◆ **What you need to do**
Tally the lines in the rows below that contain the word "Sexual" and give only that number.

◆ **Source records**
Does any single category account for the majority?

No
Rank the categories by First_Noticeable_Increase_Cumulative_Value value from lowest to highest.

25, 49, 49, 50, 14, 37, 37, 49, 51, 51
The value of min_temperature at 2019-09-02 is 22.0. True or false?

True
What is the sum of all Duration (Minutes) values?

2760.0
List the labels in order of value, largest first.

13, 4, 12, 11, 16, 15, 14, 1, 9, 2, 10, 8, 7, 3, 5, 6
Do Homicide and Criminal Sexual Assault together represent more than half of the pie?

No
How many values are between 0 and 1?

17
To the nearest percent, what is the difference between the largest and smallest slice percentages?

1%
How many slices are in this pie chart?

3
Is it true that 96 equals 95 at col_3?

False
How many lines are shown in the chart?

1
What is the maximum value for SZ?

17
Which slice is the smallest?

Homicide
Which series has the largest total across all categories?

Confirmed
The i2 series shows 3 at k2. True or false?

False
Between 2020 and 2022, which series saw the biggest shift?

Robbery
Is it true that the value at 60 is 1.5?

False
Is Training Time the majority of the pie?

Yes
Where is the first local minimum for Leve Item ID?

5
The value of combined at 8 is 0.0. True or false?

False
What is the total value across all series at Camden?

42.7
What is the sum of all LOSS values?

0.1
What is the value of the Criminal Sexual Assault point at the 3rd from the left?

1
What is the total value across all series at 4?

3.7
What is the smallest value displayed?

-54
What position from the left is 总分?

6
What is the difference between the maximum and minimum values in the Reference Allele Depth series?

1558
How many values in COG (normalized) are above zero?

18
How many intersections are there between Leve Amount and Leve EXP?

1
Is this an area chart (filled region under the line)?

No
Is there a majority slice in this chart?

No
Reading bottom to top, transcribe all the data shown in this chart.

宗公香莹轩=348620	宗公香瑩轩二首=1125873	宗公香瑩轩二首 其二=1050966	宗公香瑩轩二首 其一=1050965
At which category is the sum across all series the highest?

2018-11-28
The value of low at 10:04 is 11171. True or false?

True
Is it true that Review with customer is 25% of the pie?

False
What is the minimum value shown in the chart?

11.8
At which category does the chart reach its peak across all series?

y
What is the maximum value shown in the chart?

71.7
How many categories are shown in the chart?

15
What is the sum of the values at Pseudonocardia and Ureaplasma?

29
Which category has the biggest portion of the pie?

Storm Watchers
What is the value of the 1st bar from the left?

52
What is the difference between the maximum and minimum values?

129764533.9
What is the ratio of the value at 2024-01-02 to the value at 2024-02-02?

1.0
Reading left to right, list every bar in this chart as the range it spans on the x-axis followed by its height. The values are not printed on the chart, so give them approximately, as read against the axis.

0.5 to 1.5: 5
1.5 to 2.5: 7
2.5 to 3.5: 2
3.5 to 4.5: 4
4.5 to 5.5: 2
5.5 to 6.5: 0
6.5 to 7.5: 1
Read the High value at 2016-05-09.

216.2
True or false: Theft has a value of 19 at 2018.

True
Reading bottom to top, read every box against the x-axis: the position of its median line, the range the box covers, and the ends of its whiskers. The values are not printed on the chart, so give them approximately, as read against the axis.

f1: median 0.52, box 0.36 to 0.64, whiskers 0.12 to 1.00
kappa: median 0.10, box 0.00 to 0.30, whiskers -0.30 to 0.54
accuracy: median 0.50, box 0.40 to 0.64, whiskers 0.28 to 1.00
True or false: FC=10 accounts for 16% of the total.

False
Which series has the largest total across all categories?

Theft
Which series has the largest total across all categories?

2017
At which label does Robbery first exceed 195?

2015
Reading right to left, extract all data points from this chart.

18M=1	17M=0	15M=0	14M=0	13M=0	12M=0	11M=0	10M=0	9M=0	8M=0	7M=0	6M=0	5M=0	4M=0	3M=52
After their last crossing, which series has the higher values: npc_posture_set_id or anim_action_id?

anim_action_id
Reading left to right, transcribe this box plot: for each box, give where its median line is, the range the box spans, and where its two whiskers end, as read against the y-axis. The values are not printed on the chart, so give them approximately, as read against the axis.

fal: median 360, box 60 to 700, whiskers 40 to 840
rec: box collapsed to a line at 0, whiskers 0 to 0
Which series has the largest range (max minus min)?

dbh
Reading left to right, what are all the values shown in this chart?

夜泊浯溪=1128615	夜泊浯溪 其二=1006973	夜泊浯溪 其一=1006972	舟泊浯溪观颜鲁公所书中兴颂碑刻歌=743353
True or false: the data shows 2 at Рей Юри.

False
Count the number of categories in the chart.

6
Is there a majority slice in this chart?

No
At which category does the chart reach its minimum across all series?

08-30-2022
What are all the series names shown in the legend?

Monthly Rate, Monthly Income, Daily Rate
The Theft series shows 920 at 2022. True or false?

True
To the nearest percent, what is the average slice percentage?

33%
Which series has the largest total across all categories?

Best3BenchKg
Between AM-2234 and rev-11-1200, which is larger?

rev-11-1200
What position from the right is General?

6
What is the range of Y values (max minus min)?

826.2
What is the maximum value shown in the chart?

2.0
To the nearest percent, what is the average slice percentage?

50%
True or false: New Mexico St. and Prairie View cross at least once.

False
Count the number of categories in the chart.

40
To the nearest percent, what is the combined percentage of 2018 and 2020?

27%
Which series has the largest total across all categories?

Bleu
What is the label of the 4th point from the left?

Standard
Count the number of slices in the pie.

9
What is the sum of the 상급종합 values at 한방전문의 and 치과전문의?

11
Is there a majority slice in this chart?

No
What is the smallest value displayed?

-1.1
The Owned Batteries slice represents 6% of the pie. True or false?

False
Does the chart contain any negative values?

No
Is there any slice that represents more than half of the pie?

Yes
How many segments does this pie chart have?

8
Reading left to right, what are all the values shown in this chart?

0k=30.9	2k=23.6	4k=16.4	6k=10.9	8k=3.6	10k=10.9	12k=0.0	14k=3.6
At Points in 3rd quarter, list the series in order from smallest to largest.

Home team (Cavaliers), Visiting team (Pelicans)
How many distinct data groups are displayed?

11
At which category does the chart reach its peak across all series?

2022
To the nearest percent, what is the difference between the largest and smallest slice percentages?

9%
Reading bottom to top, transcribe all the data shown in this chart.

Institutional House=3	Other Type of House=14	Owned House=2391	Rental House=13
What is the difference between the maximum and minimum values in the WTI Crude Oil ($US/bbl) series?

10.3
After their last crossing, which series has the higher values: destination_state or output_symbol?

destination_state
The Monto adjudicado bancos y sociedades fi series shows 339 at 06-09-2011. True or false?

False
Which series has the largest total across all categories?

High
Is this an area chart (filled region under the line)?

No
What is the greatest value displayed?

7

◆ **Result**
2